■ INPUT ■
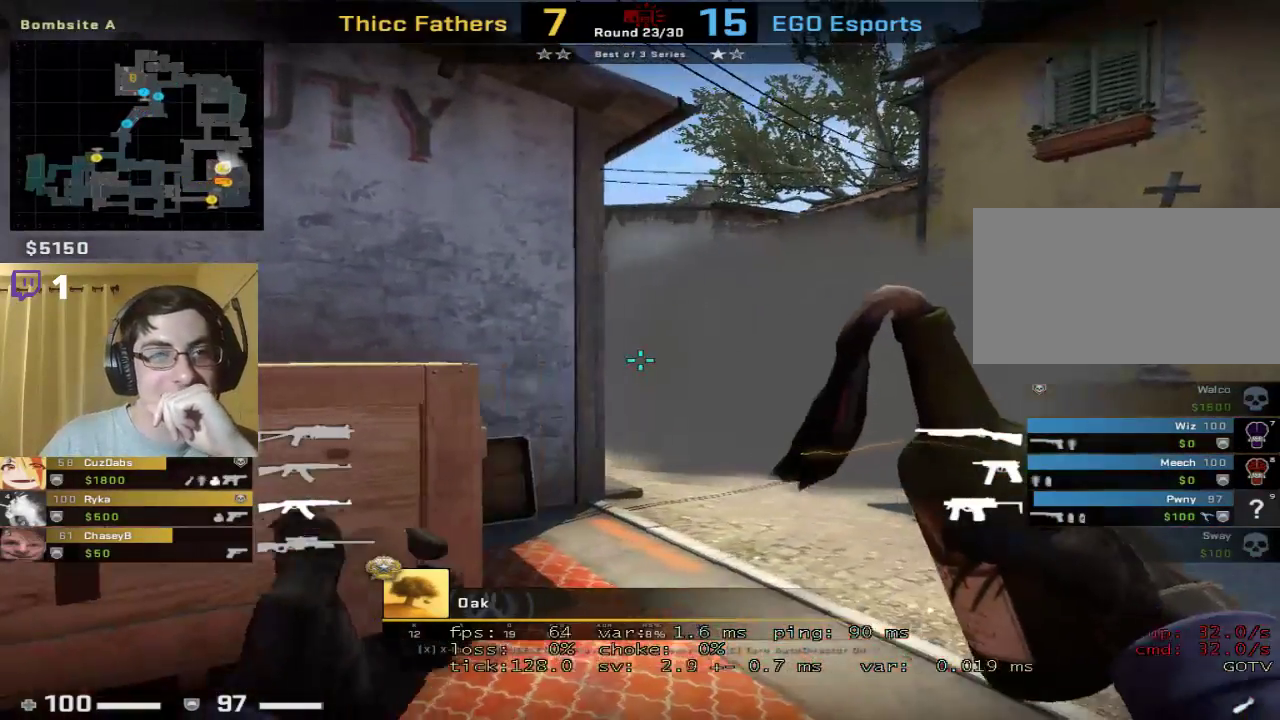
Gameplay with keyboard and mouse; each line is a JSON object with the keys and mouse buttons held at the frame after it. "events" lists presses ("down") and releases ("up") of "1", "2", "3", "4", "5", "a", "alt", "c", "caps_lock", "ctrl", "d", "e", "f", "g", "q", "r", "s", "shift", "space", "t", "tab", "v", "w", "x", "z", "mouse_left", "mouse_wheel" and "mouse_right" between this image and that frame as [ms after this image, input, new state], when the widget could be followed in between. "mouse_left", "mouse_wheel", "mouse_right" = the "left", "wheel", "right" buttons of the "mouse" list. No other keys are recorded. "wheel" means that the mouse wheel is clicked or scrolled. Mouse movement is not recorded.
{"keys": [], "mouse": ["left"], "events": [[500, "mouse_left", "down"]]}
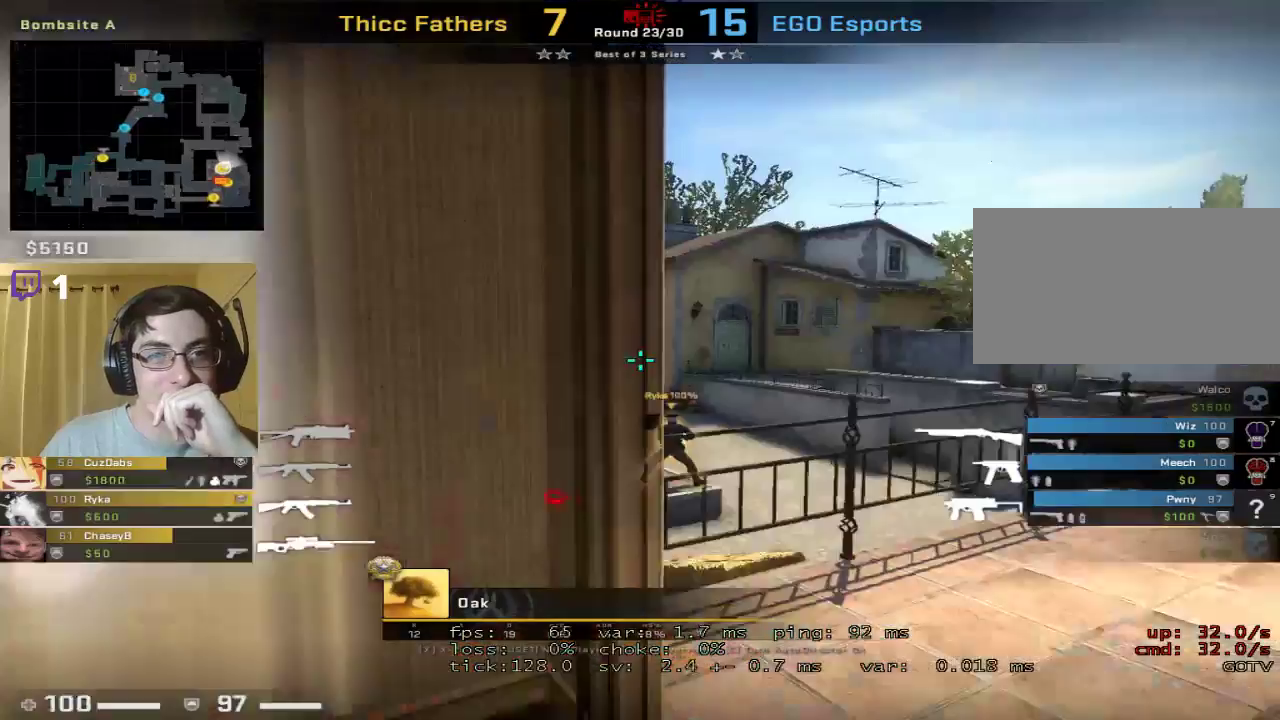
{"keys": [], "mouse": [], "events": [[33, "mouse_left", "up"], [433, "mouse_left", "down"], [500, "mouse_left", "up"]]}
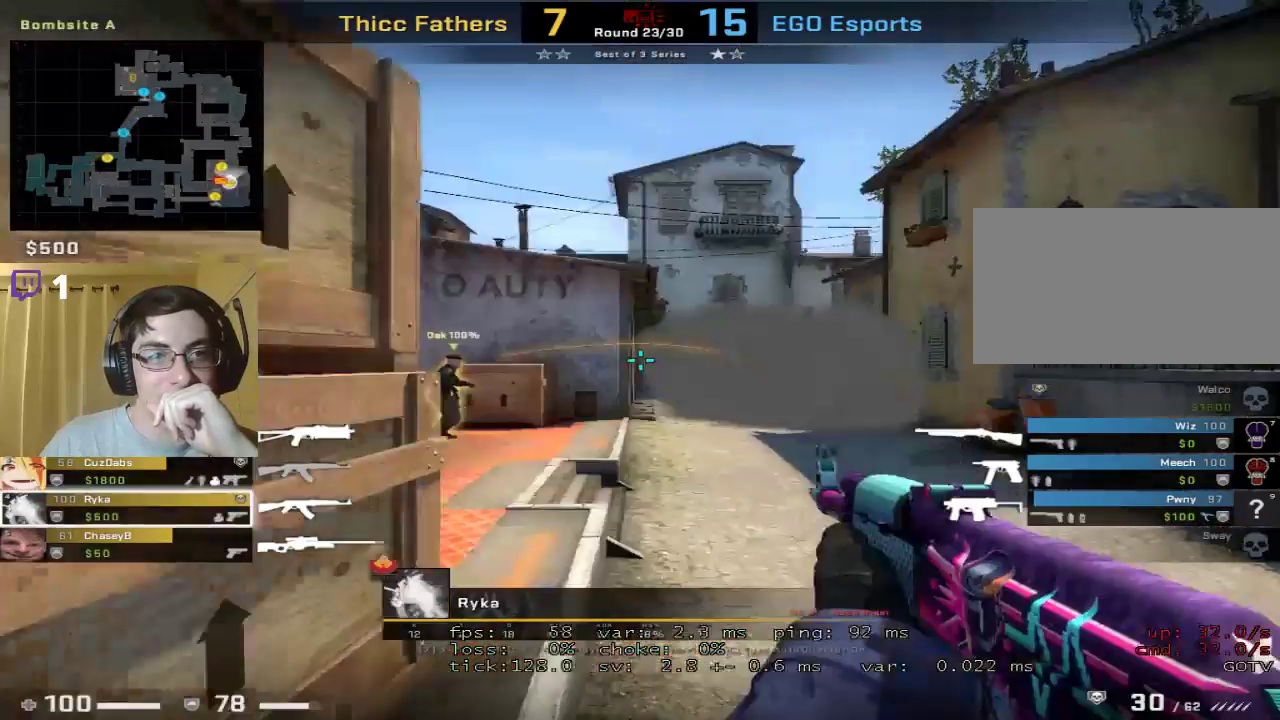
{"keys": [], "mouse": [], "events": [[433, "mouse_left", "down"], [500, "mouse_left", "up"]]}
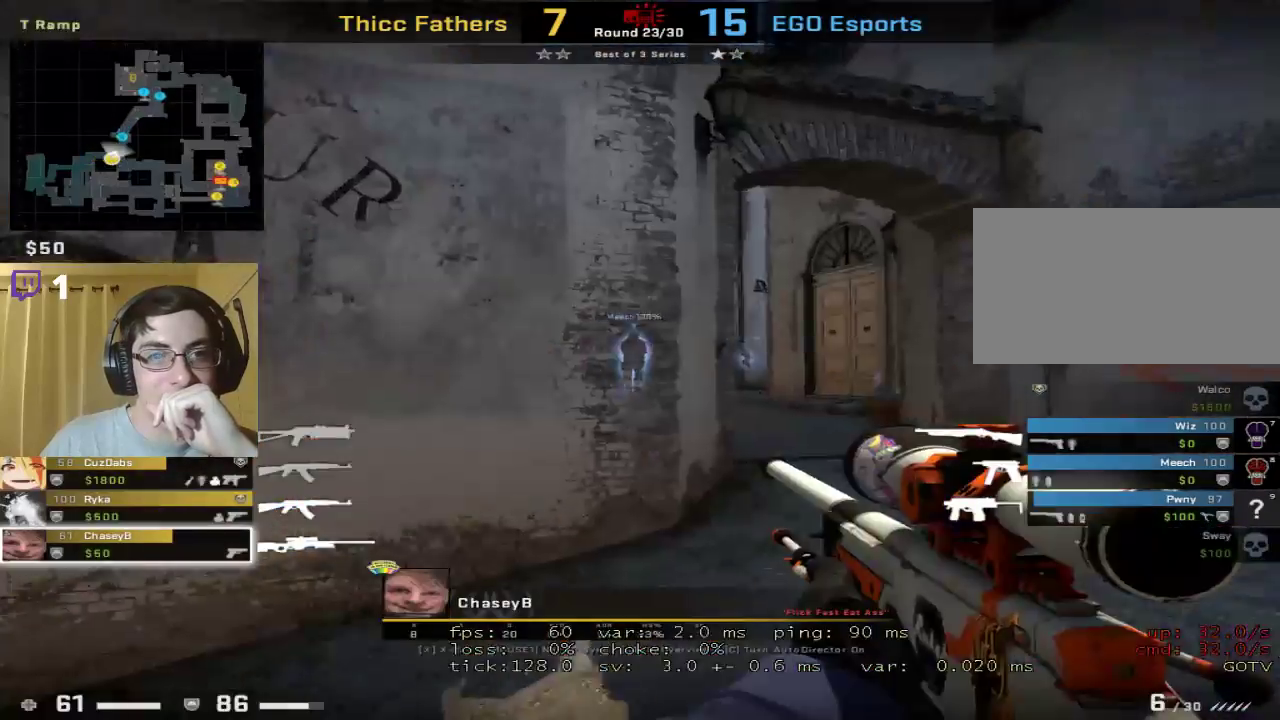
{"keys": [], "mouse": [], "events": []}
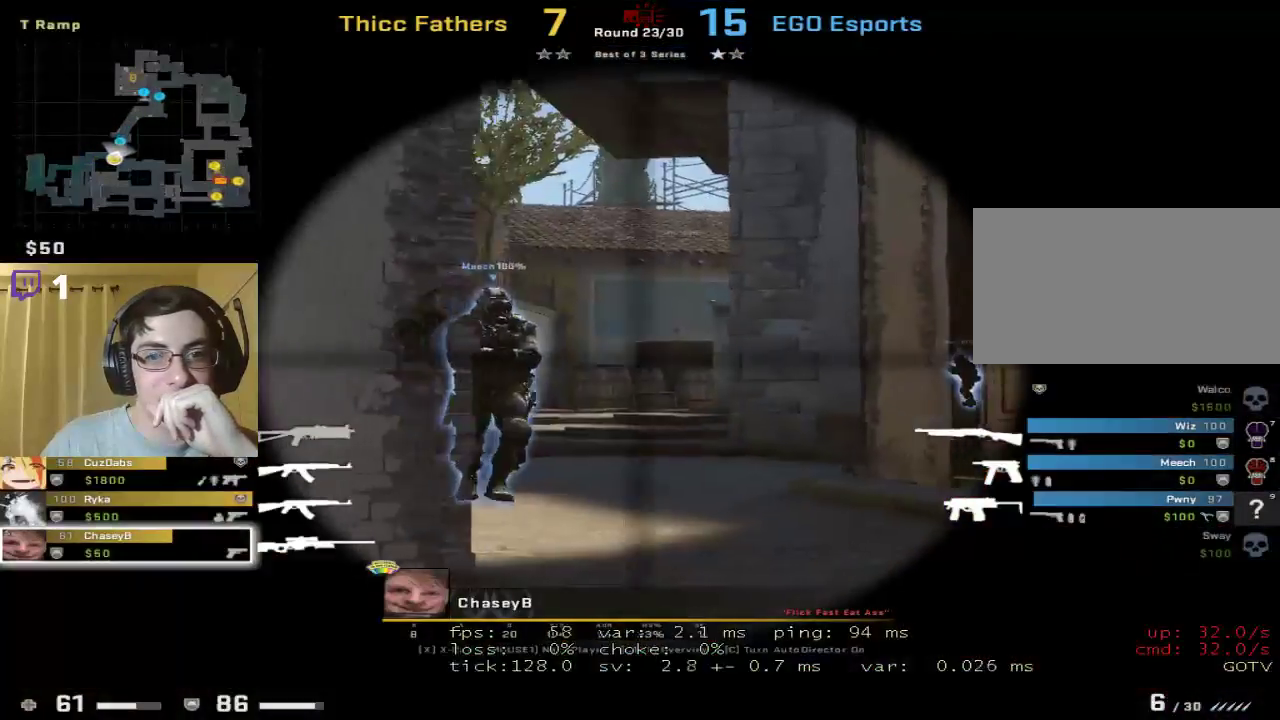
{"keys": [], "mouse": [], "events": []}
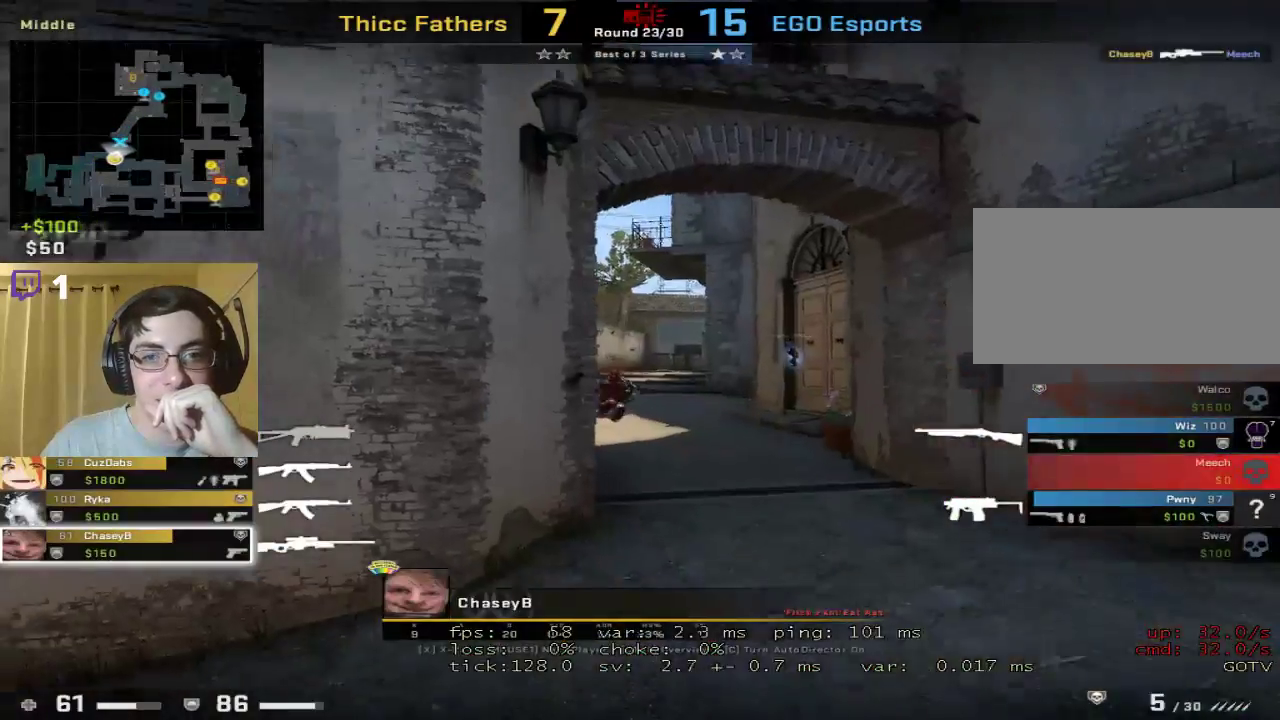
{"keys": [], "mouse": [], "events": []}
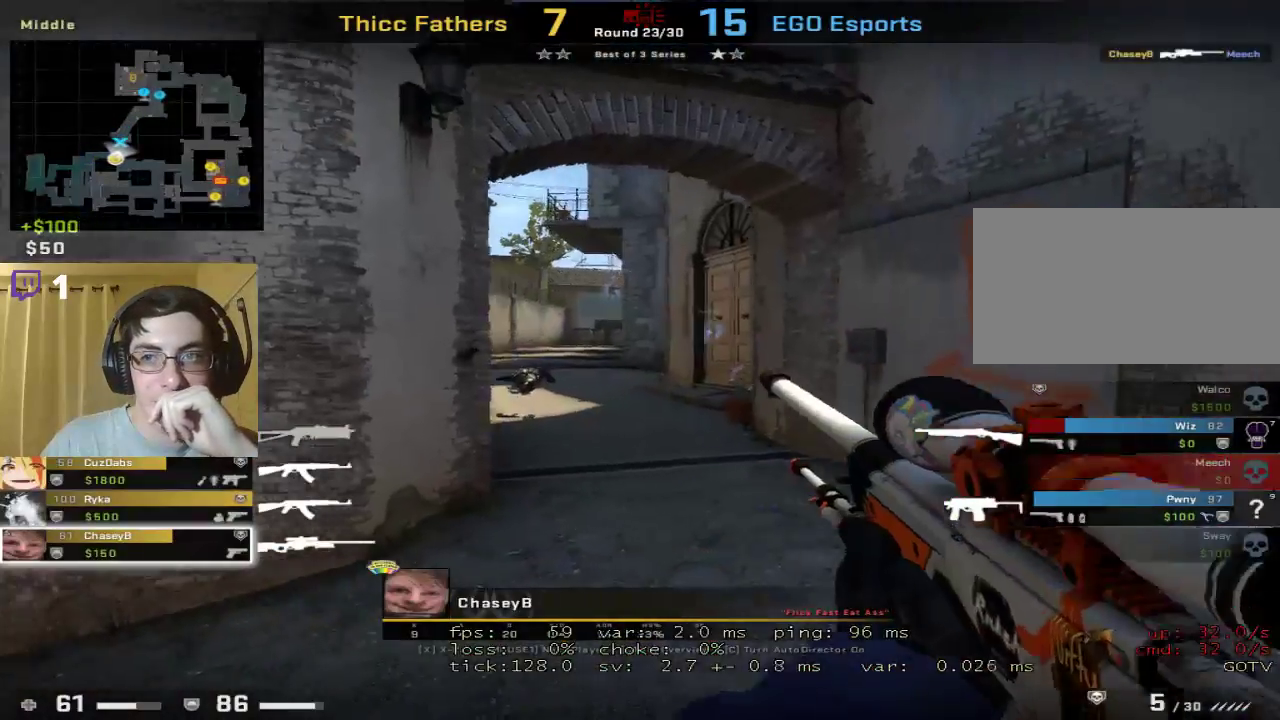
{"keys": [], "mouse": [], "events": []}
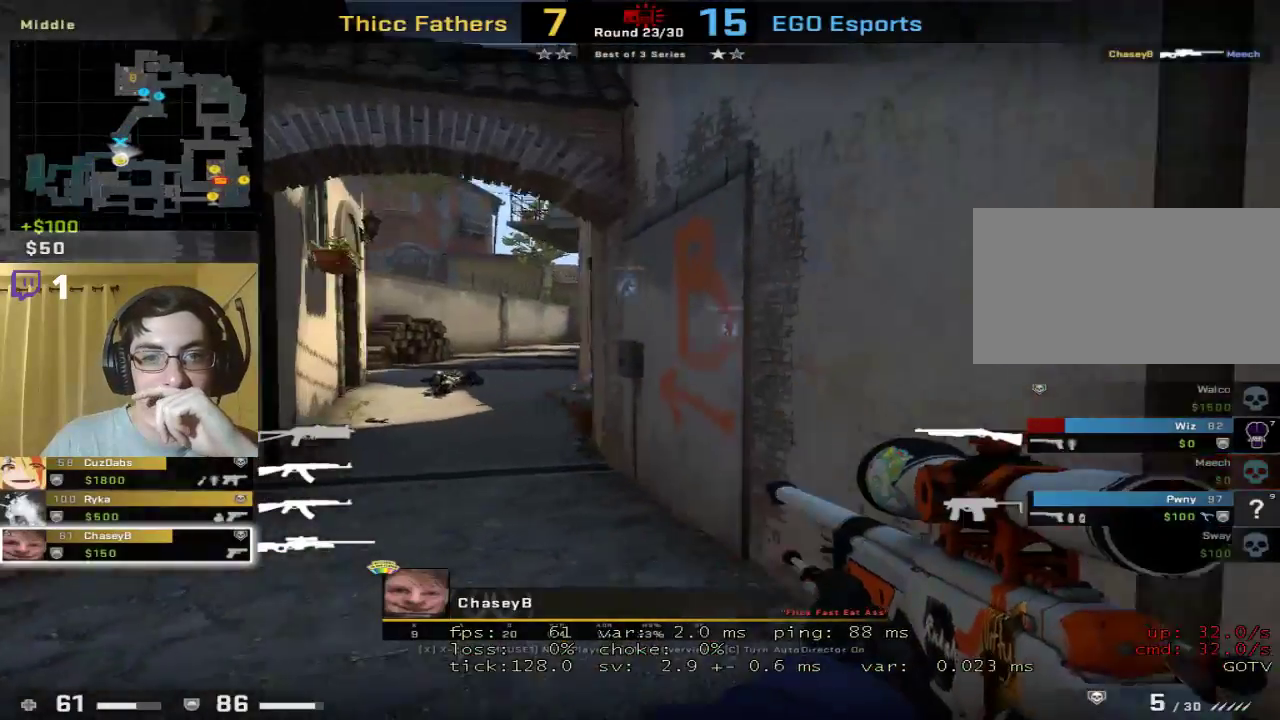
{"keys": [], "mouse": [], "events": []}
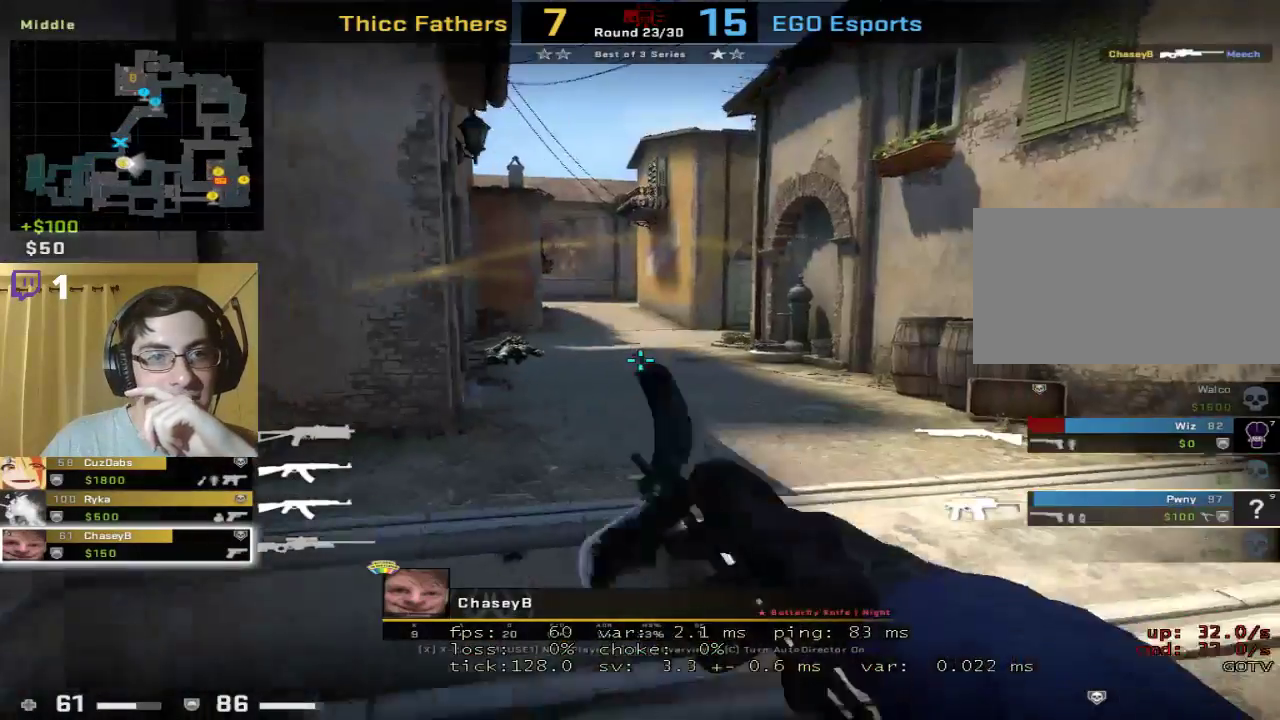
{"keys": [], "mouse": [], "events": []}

■ WHAT NEEDS TO BE DONE ■
Without the pictures, repeat all the records word for word.

■ SOLUTION TO THE PROBLEM ■
Gameplay with keyboard and mouse; each line is a JSON object with the keys and mouse buttons held at the frame after it. "events" lists presses ("down") and releases ("up") of "1", "2", "3", "4", "5", "a", "alt", "c", "caps_lock", "ctrl", "d", "e", "f", "g", "q", "r", "s", "shift", "space", "t", "tab", "v", "w", "x", "z", "mouse_left", "mouse_wheel" and "mouse_right" between this image and that frame as [ms after this image, input, new state], when the widget could be followed in between. "mouse_left", "mouse_wheel", "mouse_right" = the "left", "wheel", "right" buttons of the "mouse" list. No other keys are recorded. "wheel" means that the mouse wheel is clicked or scrolled. Mouse movement is not recorded.
{"keys": [], "mouse": ["left"], "events": [[500, "mouse_left", "down"]]}
{"keys": [], "mouse": [], "events": [[33, "mouse_left", "up"], [433, "mouse_left", "down"], [500, "mouse_left", "up"]]}
{"keys": [], "mouse": [], "events": [[433, "mouse_left", "down"], [500, "mouse_left", "up"]]}
{"keys": [], "mouse": [], "events": []}
{"keys": [], "mouse": [], "events": []}
{"keys": [], "mouse": [], "events": []}
{"keys": [], "mouse": [], "events": []}
{"keys": [], "mouse": [], "events": []}
{"keys": [], "mouse": [], "events": []}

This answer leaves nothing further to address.